TEXT PROVIDED
- Opening Delimiter -

RELATIVITY OF RECOMPENSE

1 If we allow ourselves to be trapped between the jaws of our imagination and our reality – between that better world we dream of and the worse one we inhabit – we may find our condition a very unsatisfactory one; and one of our traditional compensations is to look down at all those lower’ forms of life to which we suppose ourselves superior in happiness. Our human world may seem cruel and brief; but in the rest of nature at least it is worse. This consolation does not bear close scrutiny, for what is revealed then is not a universe of hazard-bestowed privilege, one in which man stands highest on the ladder of luck, but one in which – with a single exception – there reigns a mysterious balance and equality among all the forms of animate matter. I call this equality in existing relativity of recompense.

2 It can be defined thus: Relativity of recompense is that which allows, at any stage of evolution, any sentient creature to find under normal conditions the same comparative pleasure in existing as all other sentient creatures of its own or any other age. Two factors establish this equality among all sentient forms of life, whether they be past or present, simple or complex, with a life-span of an hour or one of decades. The first is that they are all able to feel pleasure and pain; the second is that not one of them is able to compare its own experience of pleasure and pain with any other creature’s. The single exception to this happy oblivion is man.

- Closing Delimiter -

TASKS TO CARRY OUT
**A.** Translate this sentence from the passage on relativity of recompense into Spanish: "Our human world may seem cruel and brief; but in the rest of nature at least it is worse."
**B.** Decide whether each statement agrees with the passage on relativity of recompense. Answer yes or no for each and quote the words of the passage that decide it. (i) Two factors establish the equality: the ability to feel pleasure and pain, and the inability to compare one's own experience with another creature's. (ii) Close scrutiny shows a universe in which man stands highest on the ladder of luck. (iii) The equality holds only for creatures with long life-spans.
**C.** Reproduce verbatim the part of the passage on relativity of recompense that begins at the words "1 If we allow" and stops after "relativity of recompense.".

Page images and extracted text

- Opening Delimiter -

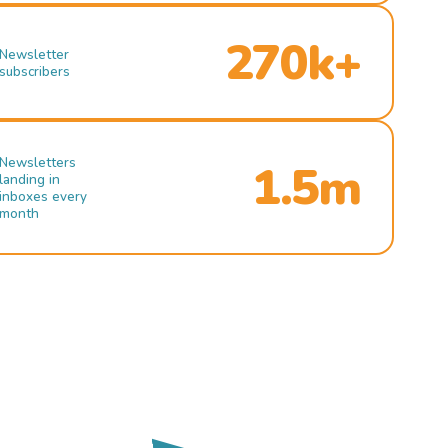
270k+
Newsletter
subscribers
Newsletters
1.5m
landing in
inboxes every
month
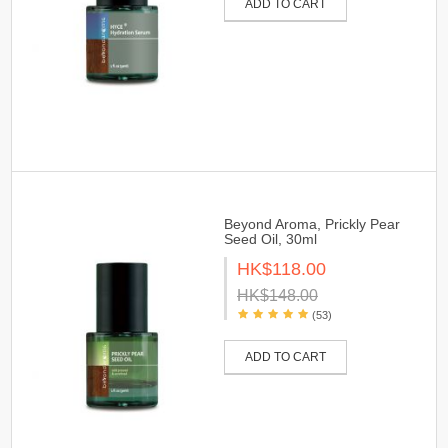
ADD TO CART
Beyond Aroma, Prickly Pear
Seed Oil, 30ml
HK$118.00
HK$148.00
(53)
ADD TO CART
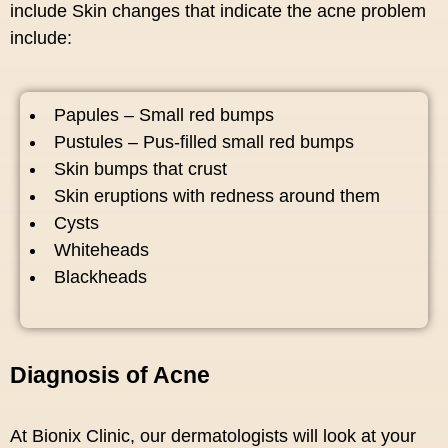
include Skin changes that indicate the acne problem
include:
Papules – Small red bumps
Pustules – Pus-filled small red bumps
Skin bumps that crust
Skin eruptions with redness around them
Cysts
Whiteheads
Blackheads
Diagnosis of Acne
At Bionix Clinic, our dermatologists will look at your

- Closing Delimiter -

EXPECTED OUTPUTS
**A.** Nuestro mundo humano puede parecer cruel y breve; pero en el resto de la naturaleza, al menos, es peor.

**B.**
(i) Yes: "The first is that they are all able to feel pleasure and pain; the second is that not one of them is able to compare its own experience of pleasure and pain with any other creature’s."
(ii) No: "what is revealed then is not a universe of hazard-bestowed privilege, one in which man stands highest on the ladder of luck"
(iii) No: "with a life-span of an hour or one of decades."

**C.**
1 If we allow ourselves to be trapped between the jaws of our imagination and our reality – between that better world we dream of and the worse one we inhabit – we may find our condition a very unsatisfactory one; and one of our traditional compensations is to look down at all those lower’ forms of life to which we suppose ourselves superior in happiness. Our human world may seem cruel and brief; but in the rest of nature at least it is worse. This consolation does not bear close scrutiny, for what is revealed then is not a universe of hazard-bestowed privilege, one in which man stands highest on the ladder of luck, but one in which – with a single exception – there reigns a mysterious balance and equality among all the forms of animate matter. I call this equality in existing relativity of recompense.